Subra and Earthworks’ Sharon Wilson used a FLIR camera to detect emissions coming from the oil storage tanks near Hunter’s house in April 2016 and October 2017. The high-tech camera, designed to help pinpoint emissions via infrared footage, makes the invisible visible. The footage doesn’t indicate what the emissions are, but it does show where and when there are leaks.
Oil storage tanks often leak the carcinogen benzene as well as other chemicals that can be harmful to inhale. Placing an air canister test closest to the emissions point would identify exactly what and how much is leaking.
Subra filed air quality complaints with the DEQ and made the FLIR camera records available as evidence. But her complaints did not result in the DEQ initiating any air quality monitoring at the tanks in St. James, as she hoped they would.
Gregory Langley, a DEQ spokesperson, confirmed that the agency didn’t dispatch anyone with a FLIR camera to St.
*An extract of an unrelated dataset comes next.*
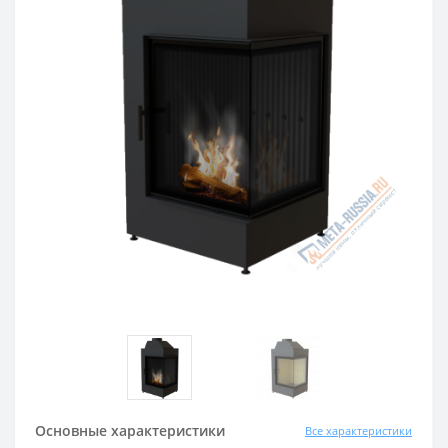
Основные характеристики
Все характеристики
James over the last two years and had not performed any air canister testing there. He wrote: “The agency does canister sampling that does monitor for benzene in Dutchtown in Ascension parish [24 miles away] and Kenner in Jefferson parish [42 mile away].”
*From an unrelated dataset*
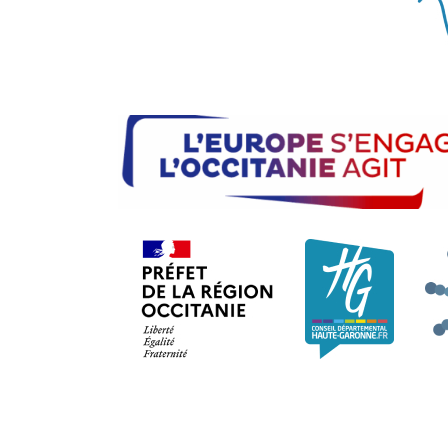
Préfet de la région Occi
Consei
Langley admitted that DEQ’s testing in those areas would not give St. James residents an idea if their town’s tanks were leaking benzene around them. “The analysis will only show what is present in the air and the concentrations at that time. It cannot provide the source of those compounds or which parish it derived from,” said Langley via email.
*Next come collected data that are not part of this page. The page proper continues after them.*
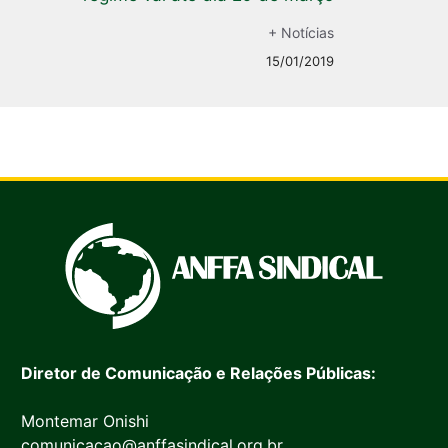
+ Notícias
15/01/2019
Diretor de Comunicação e Relações Públicas:
Montemar Onishi
comunicacao@anffasindical.org.br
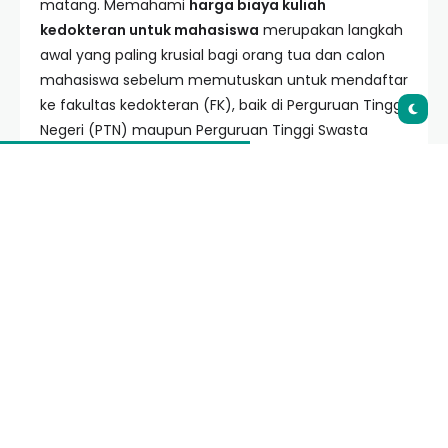
matang. Memahami
harga biaya kuliah
kedokteran untuk mahasiswa
merupakan langkah
awal yang paling krusial bagi orang tua dan calon
mahasiswa sebelum memutuskan untuk mendaftar
ke fakultas kedokteran (FK), baik di Perguruan Tinggi
Negeri (PTN) maupun Perguruan Tinggi Swasta
(PTS).
Dalam artikel ini, kita akan membedah secara
mendalam rincian biaya, mulai dari uang pangkal,
biaya per semester, hingga biaya tersembunyi
seperti alat praktikum dan biaya hidup. Dengan
informasi yang transparan, Anda dapat
merencanakan pendidikan masa depan tanpa
harus terkejut di tengah jalan oleh biaya yang tidak
terduga.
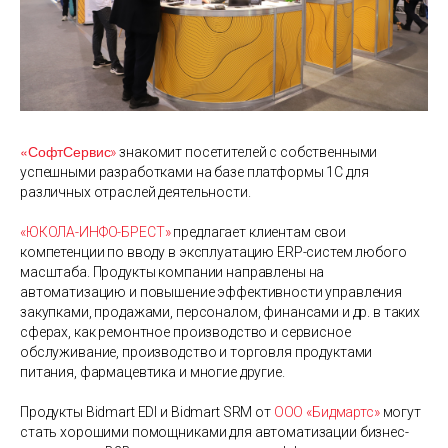
«СофтСервис
»
знакомит посетителей с собственными
успешными разработками на базе платформы 1С для
различных отраслей деятельности.
«ЮКОЛА-ИНФО-БРЕСТ»
предлагает клиентам свои
компетенции по вводу в эксплуатацию ERP-систем любого
масштаба. Продукты компании направлены на
автоматизацию и повышение эффективности управления
закупками, продажами, персоналом, финансами и др. в таких
сферах, как ремонтное производство и сервисное
обслуживание, производство и торговля продуктами
питания, фармацевтика и многие другие.
Продукты Bidmart EDI и Bidmart SRM от
ООО «Бидмартс»
могут
стать хорошими помощниками для автоматизации бизнес-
The DEQ relies heavily on industry self-reporting its own chemical emissions. Langley further said: “Federal regulations require refiners to routinely monitor for leaks and to fix any equipment found leaking. The plants have another incentive to comply: leaking product to the atmosphere represents a loss of money.”
According to Langley, “The Clean Air Act requires refineries to develop and implement a Leak Detection and Repair (DAR) program to control fugitive emissions. Fugitive emissions occur from valves, pumps, compressors, pressure relief valves, flanges, connectors, and other piping components.” Yet, Subra said, she and Wilson find leaks at every oil and gas site they photograph with the FLIR camera.
The Guardian has reported that, according to the DEQ, “the collection of plants that surround St. James are compliant with state and federal regulations.” If true, the fact that Trump’s Environmental Protection Agency has announced plans to roll back Obama-era rules governing pollution from oil and gas operations doesn’t bode well for those in St. James already convinced the air is polluted. The plans include regulations for volatile organic compounds (VOCs), which contribute to “ground-level ozone, air pollution that can aggravate asthma and contribute to early deaths from respiratory disease.”
Buy-outs in St. James
LEAN is spearheading talks with members of the industries operating in St. James about a potential buy-out of about 60 homes in Hunter’s neighborhood. “I understand why people there feel forgotten,” Marylee Orr, executive director of LEAN, said, “but we are working diligently to find a solution to get those who want to leave, out.”
At this point, helping the residents of St. James relocate seems more feasible than assuring them that the air they are breathing is clean. Hunter came to the same conclusion before his untimely death.